I am grappling with my propensity for judgment. I’d like to say that I’m open-minded – and I am. But I also have a tendency to judge that is causing me to reflect painfully on my shortcomings. Thankfully, I’m in good company. You judge people, too.
Making judgments hurts. It hurts the person being judged. It hurts me. It hurts the whole human race because we are all connected. What I find most sad about this year’s election is it brought to the surface many of the judgments we make about each other. I guess the perk is we get to see all of our glorious ugliness now. The Emperor is wearing no clothes. This is us. What was hidden at family dinner tables and behind HR policies at work is now written on billboards. We don’t really like each other, and I think you are stupid. You think I’m a libtard (Yes, I’ve read your Facebook posts). We are all assholes, and it’s painfully evident right now. And, quite honestly, we are a nation in pain because of our judgments. And I, for one, need to look at my part.
I went to a meditation this week, and in the middle of moving all of the other garbage out of the way in my brain, it came through loud and clear that I’m a jerk. Yes, I’m sweet and intuitive and care about human rights, but I have a propensity – when given the opportunity – to be a jerk. I have hurt people. I am probably hurting someone right now. If you hurt me in any way, I have this knee-jerk reaction to make you pay. It’s childish, and it hurts both of us, but that’s my dirty little secret. And don’t start judging me because if you are honest with yourself, you do it, too.
You spot it. You’ve got it. These are some painful words that have an unbelievable amount of truth to them. I know, I know. You are not a sheep, and you don’t believe everything you read on the internet. But, if you have judged people for that, there is some truth that it pisses you off because at your very core you are gullible and – get this – you are a sheep that doesn’t know everything either. You have felt at the mercy of a system and a world that doesn’t give you straight facts, and you are afraid you could be wrong. Hurts, doesn’t it? “NO WAY!” you scream to no one in particular. And maybe you do take great pains to not have a wool coat and to check your facts. But you know deep inside you have the propensity to be what you despise. And THAT’s what ticks you off. It’s not me. It’s what inside you that disgusts you. But it’s so much easier to hate me, isn’t it? Even if it hurts both of us.

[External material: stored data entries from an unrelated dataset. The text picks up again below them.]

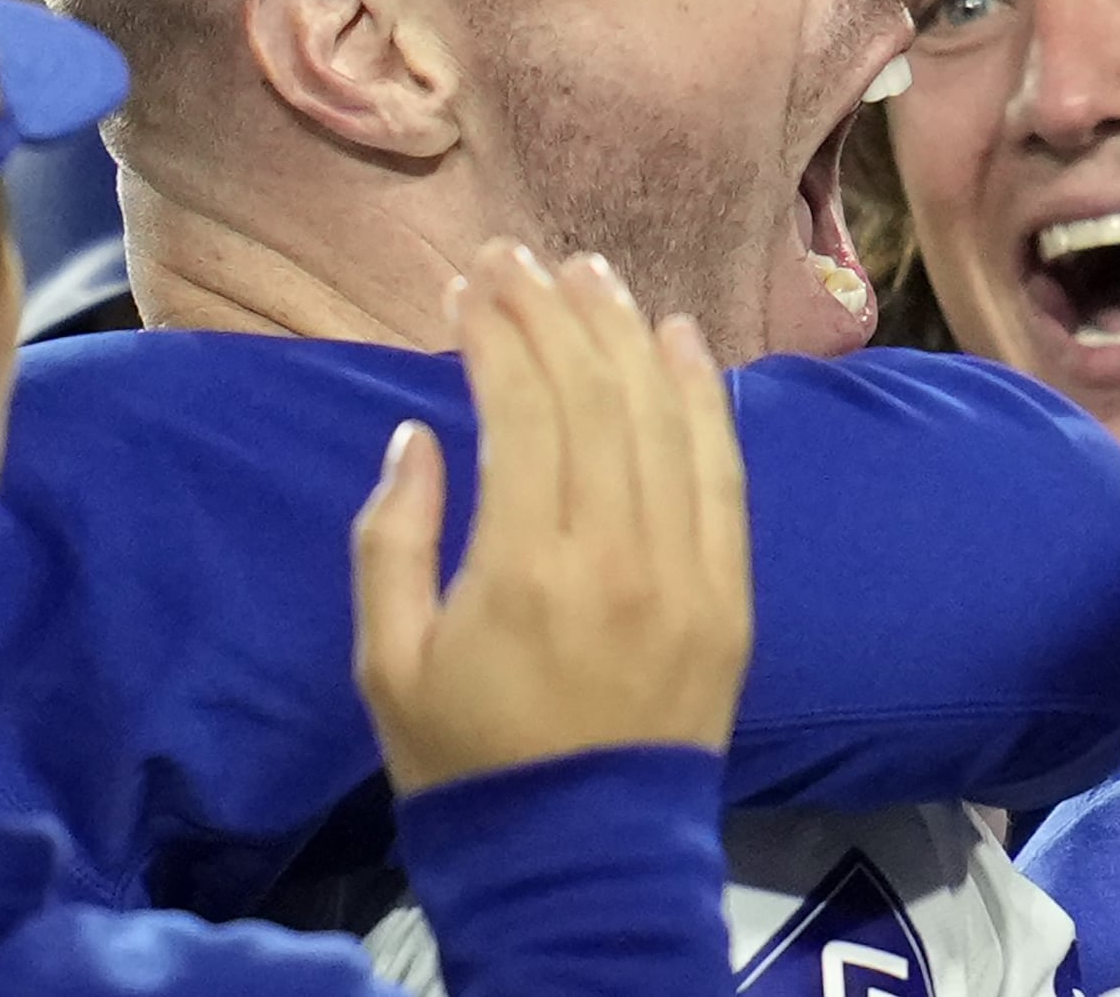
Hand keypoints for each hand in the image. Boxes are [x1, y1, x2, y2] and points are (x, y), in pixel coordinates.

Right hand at [353, 241, 752, 794]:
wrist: (581, 860)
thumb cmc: (467, 760)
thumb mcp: (387, 662)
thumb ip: (391, 539)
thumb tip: (421, 432)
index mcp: (525, 568)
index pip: (524, 407)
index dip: (498, 330)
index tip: (471, 283)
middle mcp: (618, 553)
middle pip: (596, 393)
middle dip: (554, 310)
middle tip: (521, 259)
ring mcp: (687, 569)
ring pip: (664, 416)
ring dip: (626, 331)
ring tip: (591, 274)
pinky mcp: (731, 590)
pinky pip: (723, 470)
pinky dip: (703, 395)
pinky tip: (680, 338)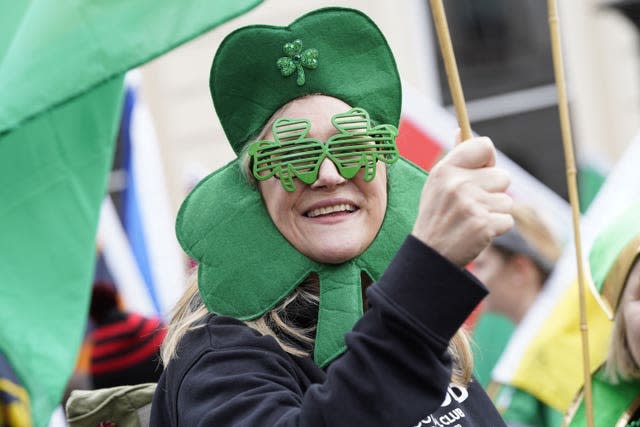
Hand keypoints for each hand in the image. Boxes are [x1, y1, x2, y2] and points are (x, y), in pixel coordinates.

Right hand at [411, 133, 512, 266]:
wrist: (430, 255)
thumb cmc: (436, 216)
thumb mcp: (437, 184)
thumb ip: (454, 158)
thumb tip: (461, 130)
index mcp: (445, 169)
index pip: (484, 146)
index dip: (488, 161)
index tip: (481, 175)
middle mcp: (458, 184)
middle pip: (503, 176)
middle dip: (494, 192)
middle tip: (472, 206)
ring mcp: (471, 204)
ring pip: (508, 200)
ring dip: (495, 213)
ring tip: (472, 221)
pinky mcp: (484, 224)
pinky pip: (508, 220)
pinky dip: (496, 229)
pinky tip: (477, 233)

I have wounds from past relationships. I’ve been emotionally and verbally abused. Those gaping raw spots in my psyche cause me to build walls when I feel that energy around me. I can’t tolerate Facebook, and I have difficulty even talking to some people. I don’t want to go there again. I don’t want to be a victim and feel that pain. But I know that I had a part in those relationships. I didn’t know how to deal effectively with that situation, and I participated in it. Now I have tools to deal with those kinds of people but I’m not real sure of myself. There is a part of me inside that is still terrified if I let you near me, you will rip my heart out again. So, what do I do? I cut you out first. I build my wall. And nobody pays more for it than me.
I feel like I’m protecting myself, but I’m not. I’m just hurting myself in a different way. The wall gets thicker, and I get less connected. And if I really think about the “you spot it you got it” rationale, the reason it ticks me off so much that you talk to me that way is that you built a wall, too. Your wall is a wall of words that makes me less human so that my very being doesn’t call into question who you are. If you are railing at me, you can’t look at yourself. So, you build your wall, and I build mine. We judge and we seeth and we bleed from the inside. We both lose, and neither of us learns anything. Everybody pays.
I wish I could end this blog saying I’ve resolved this, but I haven’t. I’m grappling with my judgment. I’m bleeding from your judgment of me. I’m afraid of a world that is building walls faster than we are mending hearts. The word that keeps coming up for me is compassion. So I am grappling with how to be compassionate when I am scared of getting hurt. I sort of feel safe behind my wall. I’m struggling with how to be compassionate with myself for my own shortcomings. I want to be compassionate with you because I want you to be compassionate with me. I know that neither of us is anywhere near perfect.
It is an intrinsic human trait, and a deep responsibility, I think, to be an organ and a blade. But, learning to forgive ourselves and others because we have not chosen wisely is what makes us most human.